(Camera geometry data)

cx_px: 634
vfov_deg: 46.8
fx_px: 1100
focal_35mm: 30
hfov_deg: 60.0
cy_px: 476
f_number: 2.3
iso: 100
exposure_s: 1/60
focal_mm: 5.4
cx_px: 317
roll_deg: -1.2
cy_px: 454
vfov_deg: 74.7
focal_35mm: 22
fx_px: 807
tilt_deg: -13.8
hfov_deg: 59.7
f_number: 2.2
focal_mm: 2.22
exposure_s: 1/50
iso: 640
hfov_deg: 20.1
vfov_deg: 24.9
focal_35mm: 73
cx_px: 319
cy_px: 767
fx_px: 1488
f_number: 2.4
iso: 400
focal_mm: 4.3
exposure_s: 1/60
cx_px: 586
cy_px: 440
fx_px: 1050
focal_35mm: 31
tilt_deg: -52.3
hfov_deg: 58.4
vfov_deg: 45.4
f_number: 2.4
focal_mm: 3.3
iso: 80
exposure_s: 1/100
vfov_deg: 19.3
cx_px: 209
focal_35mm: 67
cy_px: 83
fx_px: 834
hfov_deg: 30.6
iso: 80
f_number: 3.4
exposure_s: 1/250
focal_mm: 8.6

...

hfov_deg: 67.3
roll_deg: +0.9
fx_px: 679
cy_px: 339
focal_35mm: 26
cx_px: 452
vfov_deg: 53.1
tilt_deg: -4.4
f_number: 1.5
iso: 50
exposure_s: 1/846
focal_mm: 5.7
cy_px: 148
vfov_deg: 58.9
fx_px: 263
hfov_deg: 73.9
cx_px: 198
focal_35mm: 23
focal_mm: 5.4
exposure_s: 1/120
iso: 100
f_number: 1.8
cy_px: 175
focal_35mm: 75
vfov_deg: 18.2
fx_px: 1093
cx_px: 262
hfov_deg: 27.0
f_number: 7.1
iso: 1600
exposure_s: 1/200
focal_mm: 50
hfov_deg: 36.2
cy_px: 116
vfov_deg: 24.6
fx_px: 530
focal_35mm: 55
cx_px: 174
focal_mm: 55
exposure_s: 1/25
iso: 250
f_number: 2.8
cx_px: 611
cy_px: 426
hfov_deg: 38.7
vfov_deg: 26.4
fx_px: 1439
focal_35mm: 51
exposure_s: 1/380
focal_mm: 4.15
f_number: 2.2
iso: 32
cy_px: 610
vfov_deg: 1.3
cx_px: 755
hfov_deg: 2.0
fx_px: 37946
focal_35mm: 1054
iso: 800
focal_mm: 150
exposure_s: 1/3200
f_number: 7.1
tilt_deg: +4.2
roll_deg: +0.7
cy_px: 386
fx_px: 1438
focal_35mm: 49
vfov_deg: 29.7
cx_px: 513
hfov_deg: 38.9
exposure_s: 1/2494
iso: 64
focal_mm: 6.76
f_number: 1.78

--

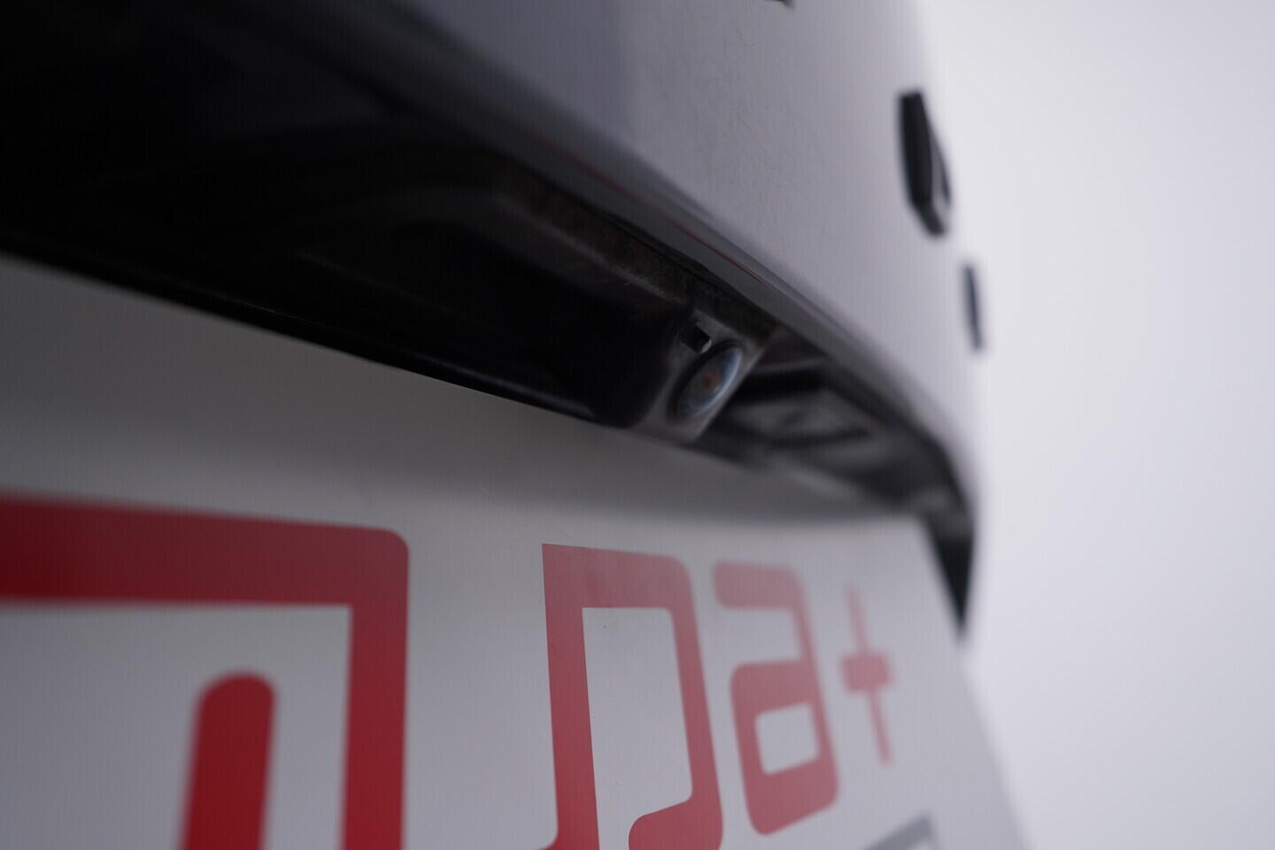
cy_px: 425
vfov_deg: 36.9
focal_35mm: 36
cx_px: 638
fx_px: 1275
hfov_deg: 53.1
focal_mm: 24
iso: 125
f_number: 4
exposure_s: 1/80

== What you are asked to do ==
Where the data above reaches the line holding "vfov_deg: 36.9", begin printing, and stop after the line holding "exposure_s: 1/80". Each line must be reproduced exactly, with nothing else added.

== Finished exercise ==
vfov_deg: 36.9
focal_35mm: 36
cx_px: 638
fx_px: 1275
hfov_deg: 53.1
focal_mm: 24
iso: 125
f_number: 4
exposure_s: 1/80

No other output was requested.